Женщина представляла из себя высшую гостиничную власть, это точно. Может, секретаршу директора. Просто так она не могла пройти мимо беспорядка.
— Ты кто такой? — властно окликнула она. — Чего здесь делаешь? Зачем мусор раскидал?
Я повернул к ней лицо. Не обычное интеллигентное, а совсем даже наоборот, не мог я после перенесенного унижения показать свое истинное. Сведенные к переносице зрачки бессмысленно уставились из-под нависших бровей, изо рта торчал тупой конец языка…
Демонстрировать директорские амбиции перед несчастным придурком не имело никакого смысла. Подруга в сапогах не то поперхнулась, не то сплюнула кислую слюну разочарования и зацокала прежним путем, бросив в сердцах:
— Б… олигофренов развелось! Куда хирурги смотрят!?
К вечеру мой милицейский друг Владимир Антуанович Михальцов через глобальную сеть GSM доставил свежие новости:
— Гражданин Пильщиков (семьдесят первого года, женат, имеет двоих детей от первого брака и одного от второго) проживает в городе Кемерово, радуя жителей мирными фантазиями из Бизе.
— Аккомпаниатор, что ли? — недопонял я.
— Кто аккомпаниатор? Какой аккомпаниатор? Кулинар. То есть этот, как его?.. Кондитер в тамошнем ресторане. Семнадцатого августа прошлого года заявил об утере паспорта.
— Наверное, он свое бизе в доллары не вкладывал и паспорт от расстройства потерял, — предположил я. — А Кондратенко тоже потерял?
— He-а. Впрочем, точно не знаю. Во всяком случае, в милицию не обращался. Скончался твой Кондратенко прошлой осенью от аспирации рвотными массами.
Печально. Не то печально, что настоящий Кондратенко скончался, а то, что моя вылазка в трехзвездочный отель «Сибирь» не дала ничего существенного, кроме обязательства два раза выручить ОМОНА Ракова… И заплатить ему же тысячу рублей. Впрочем, нет, на Ракова я сильно рассчитывал. Если выведет на банду, можно и больше заплатить. А парень он серьезный, сообразительный, можно сказать, сканер.
— Насчет Ширяева есть что-нибудь? — напомнил я.

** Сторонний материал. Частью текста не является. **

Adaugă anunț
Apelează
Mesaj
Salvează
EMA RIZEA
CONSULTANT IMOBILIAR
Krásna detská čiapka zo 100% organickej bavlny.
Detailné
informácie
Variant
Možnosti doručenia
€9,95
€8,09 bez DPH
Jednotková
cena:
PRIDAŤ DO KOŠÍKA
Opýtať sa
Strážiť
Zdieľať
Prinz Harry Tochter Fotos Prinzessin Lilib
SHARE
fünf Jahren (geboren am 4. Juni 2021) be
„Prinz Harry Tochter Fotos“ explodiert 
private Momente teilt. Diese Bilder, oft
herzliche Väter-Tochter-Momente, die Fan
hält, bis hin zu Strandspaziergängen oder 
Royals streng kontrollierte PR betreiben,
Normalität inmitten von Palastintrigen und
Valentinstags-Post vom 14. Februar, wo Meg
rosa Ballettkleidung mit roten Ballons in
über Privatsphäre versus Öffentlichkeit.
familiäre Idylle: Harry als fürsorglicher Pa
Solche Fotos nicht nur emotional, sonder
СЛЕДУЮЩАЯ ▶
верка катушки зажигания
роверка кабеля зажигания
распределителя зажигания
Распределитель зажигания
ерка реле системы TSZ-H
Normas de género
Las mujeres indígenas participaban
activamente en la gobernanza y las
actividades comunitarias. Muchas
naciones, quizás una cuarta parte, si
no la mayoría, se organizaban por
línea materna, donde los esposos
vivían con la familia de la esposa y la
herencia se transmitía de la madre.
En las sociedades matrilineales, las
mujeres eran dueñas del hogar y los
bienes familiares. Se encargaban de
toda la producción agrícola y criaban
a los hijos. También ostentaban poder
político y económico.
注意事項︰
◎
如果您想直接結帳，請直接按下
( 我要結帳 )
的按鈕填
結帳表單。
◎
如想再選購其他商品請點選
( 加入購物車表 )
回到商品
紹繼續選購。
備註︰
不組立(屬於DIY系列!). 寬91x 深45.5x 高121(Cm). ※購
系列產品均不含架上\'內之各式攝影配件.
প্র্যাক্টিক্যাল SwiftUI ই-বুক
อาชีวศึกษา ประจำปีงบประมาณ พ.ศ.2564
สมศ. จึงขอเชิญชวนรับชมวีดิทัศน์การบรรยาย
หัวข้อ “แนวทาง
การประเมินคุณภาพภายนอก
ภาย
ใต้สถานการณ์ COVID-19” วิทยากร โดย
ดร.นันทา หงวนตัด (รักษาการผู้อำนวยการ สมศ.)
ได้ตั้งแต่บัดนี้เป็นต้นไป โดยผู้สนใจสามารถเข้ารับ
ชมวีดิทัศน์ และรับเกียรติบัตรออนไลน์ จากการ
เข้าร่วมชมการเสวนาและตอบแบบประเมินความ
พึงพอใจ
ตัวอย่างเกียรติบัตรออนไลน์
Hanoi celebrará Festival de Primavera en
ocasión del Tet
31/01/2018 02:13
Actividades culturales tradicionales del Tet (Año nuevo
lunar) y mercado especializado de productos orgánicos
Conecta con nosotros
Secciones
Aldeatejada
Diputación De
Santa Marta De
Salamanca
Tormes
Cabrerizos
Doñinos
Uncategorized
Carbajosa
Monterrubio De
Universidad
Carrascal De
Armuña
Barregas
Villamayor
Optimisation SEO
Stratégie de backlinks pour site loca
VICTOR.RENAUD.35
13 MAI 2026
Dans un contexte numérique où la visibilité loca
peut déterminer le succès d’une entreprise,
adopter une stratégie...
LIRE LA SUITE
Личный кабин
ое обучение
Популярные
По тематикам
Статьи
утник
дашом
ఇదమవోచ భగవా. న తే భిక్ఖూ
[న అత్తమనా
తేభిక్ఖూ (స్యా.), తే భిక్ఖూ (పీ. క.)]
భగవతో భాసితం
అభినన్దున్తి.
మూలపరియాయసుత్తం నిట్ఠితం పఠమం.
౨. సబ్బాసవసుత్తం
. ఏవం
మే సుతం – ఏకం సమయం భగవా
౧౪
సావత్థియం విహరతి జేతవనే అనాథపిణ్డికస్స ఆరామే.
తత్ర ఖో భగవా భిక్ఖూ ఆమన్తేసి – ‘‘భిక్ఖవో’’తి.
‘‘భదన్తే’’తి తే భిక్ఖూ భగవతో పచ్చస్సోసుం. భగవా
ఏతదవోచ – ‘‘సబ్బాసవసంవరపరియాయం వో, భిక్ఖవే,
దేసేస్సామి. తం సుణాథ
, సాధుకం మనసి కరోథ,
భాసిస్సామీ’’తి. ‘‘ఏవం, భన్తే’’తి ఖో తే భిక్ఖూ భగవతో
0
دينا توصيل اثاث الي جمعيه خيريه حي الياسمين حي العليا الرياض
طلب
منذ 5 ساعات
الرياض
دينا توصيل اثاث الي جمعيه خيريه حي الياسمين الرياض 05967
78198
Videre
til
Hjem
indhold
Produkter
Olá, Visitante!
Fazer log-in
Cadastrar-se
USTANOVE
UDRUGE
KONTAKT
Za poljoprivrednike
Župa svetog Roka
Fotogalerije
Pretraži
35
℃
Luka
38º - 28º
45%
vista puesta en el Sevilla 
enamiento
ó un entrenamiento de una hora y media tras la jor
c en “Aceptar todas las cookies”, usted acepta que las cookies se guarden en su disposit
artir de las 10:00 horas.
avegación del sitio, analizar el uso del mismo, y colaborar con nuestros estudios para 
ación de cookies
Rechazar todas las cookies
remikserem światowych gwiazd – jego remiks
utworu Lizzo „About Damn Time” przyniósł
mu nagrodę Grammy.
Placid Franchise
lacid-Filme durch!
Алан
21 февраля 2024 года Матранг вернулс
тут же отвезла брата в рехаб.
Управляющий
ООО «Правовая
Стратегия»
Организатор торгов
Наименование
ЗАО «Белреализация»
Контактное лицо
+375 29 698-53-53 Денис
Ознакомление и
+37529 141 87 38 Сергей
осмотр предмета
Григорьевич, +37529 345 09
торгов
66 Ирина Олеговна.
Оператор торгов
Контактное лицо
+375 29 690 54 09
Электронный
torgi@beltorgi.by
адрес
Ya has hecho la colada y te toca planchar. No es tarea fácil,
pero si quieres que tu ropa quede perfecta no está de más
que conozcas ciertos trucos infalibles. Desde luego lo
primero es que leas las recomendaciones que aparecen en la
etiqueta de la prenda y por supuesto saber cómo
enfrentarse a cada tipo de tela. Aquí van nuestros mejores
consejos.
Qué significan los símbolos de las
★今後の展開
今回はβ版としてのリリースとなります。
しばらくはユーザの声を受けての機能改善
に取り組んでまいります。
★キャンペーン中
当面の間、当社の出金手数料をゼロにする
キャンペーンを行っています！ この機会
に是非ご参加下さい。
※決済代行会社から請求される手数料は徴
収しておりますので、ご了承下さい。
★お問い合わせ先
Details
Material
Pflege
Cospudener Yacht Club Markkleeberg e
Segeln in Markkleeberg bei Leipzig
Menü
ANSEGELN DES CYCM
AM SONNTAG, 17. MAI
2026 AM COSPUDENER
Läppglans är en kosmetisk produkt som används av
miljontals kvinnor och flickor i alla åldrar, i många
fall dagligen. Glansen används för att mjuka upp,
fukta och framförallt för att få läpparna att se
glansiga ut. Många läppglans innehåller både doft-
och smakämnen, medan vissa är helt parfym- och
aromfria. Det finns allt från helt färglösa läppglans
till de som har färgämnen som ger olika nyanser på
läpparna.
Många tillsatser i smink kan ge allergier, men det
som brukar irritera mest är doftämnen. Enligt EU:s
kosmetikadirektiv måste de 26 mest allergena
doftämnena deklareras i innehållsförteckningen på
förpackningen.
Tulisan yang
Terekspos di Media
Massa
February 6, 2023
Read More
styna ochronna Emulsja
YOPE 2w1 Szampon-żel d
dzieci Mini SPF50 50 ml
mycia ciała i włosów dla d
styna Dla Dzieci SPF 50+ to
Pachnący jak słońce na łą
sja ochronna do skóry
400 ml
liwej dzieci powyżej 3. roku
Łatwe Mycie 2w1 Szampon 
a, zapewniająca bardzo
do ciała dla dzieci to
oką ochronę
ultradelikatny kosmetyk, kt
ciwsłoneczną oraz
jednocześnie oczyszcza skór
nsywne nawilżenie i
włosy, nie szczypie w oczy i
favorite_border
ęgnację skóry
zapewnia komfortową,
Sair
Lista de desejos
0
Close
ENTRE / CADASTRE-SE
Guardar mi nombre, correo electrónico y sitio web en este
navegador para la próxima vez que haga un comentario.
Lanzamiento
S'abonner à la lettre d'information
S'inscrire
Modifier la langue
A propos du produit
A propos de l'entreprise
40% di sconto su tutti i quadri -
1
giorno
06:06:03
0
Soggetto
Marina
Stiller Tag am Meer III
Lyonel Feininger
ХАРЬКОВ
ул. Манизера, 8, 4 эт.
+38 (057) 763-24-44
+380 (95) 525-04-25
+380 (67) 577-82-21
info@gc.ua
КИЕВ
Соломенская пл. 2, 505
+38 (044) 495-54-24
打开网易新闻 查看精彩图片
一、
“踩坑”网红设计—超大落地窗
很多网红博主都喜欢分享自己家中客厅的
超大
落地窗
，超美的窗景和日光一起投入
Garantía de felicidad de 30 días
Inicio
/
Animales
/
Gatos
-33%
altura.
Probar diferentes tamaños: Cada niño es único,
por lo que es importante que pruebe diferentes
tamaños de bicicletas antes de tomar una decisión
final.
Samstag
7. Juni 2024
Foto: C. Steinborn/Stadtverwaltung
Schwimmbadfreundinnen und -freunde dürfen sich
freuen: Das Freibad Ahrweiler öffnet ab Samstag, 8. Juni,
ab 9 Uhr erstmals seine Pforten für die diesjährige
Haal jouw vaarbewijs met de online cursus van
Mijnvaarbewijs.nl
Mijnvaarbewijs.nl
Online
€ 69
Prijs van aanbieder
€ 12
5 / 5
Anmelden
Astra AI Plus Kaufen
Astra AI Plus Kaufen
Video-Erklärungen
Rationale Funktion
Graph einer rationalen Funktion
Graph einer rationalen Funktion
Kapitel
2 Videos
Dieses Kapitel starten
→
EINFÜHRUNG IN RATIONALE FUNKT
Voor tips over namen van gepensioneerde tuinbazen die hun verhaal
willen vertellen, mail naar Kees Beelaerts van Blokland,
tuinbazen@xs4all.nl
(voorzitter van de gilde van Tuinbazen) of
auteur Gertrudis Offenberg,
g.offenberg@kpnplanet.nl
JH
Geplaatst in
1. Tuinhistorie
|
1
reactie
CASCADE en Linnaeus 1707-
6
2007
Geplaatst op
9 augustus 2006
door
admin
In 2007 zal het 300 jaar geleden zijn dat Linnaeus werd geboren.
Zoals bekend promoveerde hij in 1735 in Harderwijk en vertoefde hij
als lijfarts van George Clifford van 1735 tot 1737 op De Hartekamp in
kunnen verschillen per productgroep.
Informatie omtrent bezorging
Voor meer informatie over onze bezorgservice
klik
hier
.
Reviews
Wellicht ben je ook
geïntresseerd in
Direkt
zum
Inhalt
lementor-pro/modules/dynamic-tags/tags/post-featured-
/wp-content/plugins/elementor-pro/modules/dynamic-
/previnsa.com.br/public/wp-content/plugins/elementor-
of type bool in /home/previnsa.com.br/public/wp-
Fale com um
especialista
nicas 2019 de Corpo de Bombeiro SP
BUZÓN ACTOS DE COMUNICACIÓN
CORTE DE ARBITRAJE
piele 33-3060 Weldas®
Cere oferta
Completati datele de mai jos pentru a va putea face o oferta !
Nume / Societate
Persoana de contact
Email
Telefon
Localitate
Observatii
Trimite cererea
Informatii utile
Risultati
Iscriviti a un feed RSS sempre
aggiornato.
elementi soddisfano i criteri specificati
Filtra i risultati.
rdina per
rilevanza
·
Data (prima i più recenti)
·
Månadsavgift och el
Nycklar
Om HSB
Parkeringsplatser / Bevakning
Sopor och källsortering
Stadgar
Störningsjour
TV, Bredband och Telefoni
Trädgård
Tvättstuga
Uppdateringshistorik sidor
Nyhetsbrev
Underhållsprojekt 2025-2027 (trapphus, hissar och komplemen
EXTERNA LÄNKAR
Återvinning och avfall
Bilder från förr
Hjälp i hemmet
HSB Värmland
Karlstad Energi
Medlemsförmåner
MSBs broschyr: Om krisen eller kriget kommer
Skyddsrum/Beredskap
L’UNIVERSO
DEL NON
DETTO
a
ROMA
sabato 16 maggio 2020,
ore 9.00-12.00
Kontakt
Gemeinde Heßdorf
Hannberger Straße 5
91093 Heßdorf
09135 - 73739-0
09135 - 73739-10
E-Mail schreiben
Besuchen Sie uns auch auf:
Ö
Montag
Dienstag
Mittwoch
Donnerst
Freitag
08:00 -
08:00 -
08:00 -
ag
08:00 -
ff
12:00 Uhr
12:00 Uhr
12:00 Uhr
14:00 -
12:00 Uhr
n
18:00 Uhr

— Официально последнее место жительства Салехард, но по оперативке, вроде, ошивался в Кемерово. Коллеги обещали подробности, но пока ничего нет… Теперь насчет сводки…
Пошуршав в трубке бумагами, Антуаныч доложил:
— …Ничего интересного. Один шизик, тридцать первого года, в Ленинском районе с криком «Прощайте, козлы из профсоюза!» прыгнул с опоры ЛЭП… Это сколько ему?.. Шестьдесят восемь… Надо же, сколько здоровья у человека, что на ЛЭП вскарабкался!.. Еще одного (полтинник ему) две тетки замочили на Степной. Застрял в луже на «Запорржце». Мимо ехали две подруги на «Мазде». Он говорит: «Вытащите, бутылку водки дам». Те его дернули, давай, — говорят, — водку. Он говорит, извините, денег нет. Они его и замочили.
— Чем? — вяло заинтересовался я.
— Ничем. Вручную и каблуками добавили… Эх, жизнь…
…Окончание дня и два последующих я почти безвылазно скрывался у Самаковских. Раков не звонил, а других ходов выйти на банду я изобрести не мог… Помогал Ире торговать «Сникерсами» или, лежа на диване, смотрел телек, перемежая собранного Самаковским неунывающего Джекки Чена выпусками местных новостей, из которых, впрочем, практически исчезла живо интересовавшая меня тема графитового комбината и смертоубийства директора.